Monday, August 3, 2009

Hurrahing in Harvest

A poet whom I really like is Gerard Manley Hopkins. I think the second, third and fourth lines in this poem are the loveliest lines in English poetry. On a windy Wellington day I’ve seen cloud racing off the hills in exactly the fashion Hopkins so beautifully describes. Sound and sense so perfectly combined. He was a Jesuit priest as this poem shows. The yanking together the idea of God as a stallion and a violet is breath-taking. And I admire the honesty of the last line, the admission of doubt.

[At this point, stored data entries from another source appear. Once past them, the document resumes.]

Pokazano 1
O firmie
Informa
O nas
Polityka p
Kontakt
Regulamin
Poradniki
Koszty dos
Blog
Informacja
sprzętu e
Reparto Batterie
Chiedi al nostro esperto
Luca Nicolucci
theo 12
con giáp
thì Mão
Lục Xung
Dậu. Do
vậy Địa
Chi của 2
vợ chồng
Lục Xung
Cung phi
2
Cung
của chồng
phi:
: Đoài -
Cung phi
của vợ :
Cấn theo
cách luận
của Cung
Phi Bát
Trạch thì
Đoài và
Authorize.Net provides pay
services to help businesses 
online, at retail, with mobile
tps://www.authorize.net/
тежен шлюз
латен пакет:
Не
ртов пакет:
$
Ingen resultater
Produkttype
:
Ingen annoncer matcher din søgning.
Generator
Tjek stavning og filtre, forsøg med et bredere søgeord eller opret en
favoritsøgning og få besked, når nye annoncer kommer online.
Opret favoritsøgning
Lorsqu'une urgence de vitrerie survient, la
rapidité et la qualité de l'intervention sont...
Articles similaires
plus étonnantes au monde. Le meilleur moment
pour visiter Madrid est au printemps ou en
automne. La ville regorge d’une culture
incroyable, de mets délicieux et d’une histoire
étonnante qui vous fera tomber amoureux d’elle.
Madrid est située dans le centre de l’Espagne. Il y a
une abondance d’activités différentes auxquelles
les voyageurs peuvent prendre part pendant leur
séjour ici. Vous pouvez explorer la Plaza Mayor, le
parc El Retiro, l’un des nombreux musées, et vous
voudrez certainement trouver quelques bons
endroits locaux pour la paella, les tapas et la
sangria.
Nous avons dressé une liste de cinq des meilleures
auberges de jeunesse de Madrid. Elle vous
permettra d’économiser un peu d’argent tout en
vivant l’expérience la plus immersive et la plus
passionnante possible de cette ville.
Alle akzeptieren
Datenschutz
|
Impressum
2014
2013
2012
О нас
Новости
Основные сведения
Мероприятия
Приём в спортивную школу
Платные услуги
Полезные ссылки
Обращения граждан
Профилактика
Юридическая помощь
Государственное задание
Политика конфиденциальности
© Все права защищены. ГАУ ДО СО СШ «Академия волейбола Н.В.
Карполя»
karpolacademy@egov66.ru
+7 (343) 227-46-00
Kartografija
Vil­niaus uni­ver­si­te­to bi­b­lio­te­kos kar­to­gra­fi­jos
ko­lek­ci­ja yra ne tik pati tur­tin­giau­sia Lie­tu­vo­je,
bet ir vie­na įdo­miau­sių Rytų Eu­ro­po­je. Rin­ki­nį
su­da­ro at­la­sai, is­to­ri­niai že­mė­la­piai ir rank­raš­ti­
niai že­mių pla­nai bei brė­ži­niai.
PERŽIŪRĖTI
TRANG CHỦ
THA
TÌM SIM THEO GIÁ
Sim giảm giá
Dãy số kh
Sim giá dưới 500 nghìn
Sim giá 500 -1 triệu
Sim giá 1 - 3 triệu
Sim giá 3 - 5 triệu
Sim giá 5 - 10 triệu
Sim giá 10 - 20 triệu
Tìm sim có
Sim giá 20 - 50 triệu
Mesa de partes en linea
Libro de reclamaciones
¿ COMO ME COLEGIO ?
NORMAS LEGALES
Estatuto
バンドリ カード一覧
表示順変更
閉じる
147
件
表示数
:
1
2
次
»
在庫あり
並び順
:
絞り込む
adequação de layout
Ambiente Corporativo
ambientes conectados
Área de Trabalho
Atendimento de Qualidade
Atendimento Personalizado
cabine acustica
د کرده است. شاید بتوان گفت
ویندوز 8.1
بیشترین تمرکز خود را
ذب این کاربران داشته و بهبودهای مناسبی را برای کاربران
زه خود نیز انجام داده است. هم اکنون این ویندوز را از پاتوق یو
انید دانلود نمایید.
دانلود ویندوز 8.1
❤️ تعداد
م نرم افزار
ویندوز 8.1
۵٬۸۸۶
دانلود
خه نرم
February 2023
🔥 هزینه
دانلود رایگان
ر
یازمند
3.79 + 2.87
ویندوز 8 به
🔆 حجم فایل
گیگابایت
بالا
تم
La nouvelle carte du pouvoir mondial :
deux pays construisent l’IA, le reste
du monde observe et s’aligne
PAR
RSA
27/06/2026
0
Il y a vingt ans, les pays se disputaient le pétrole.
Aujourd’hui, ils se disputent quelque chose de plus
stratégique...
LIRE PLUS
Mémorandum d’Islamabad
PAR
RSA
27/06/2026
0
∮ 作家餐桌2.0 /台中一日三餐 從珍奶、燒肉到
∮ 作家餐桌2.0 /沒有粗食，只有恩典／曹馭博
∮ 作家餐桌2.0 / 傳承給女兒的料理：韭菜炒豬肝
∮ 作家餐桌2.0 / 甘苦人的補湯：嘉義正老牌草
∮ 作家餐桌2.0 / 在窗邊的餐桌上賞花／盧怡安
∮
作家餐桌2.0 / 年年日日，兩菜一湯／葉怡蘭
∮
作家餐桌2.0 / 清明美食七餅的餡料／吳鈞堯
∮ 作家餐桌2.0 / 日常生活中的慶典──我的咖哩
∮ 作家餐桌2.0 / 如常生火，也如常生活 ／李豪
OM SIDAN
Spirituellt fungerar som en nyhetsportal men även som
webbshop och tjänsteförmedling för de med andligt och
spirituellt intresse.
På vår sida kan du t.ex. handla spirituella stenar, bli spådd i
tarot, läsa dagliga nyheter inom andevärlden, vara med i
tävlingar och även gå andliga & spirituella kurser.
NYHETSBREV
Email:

Enjoy!

Hurrahing in Harvest

Summer ends now; now, barbarous in beauty, the stooks rise
Around; up above, what wind-walks! what lovely behaviour
Of silk-sack clouds! has wilder, wilful-wavier
Meal-drift moulded ever and melted across skies?

I walk, I lift up, I lift up heart, eyes,
Down all that glory in the heavens to glean our Saviour;
And eyes, heart, what looks, what lips yet give you a
Rapturous love’s greeting of realer, of rounder replies?

And the azurous hung hills are his world-wielding shoulder
Majestic - as a stallion stalwart, very-violet-sweet! -
These things, these things were here and but the beholder
Wanting; which two when they once meet,
The heart rears wings bold and bolder
And hurls for him, O half hurls earth for him off under his feet.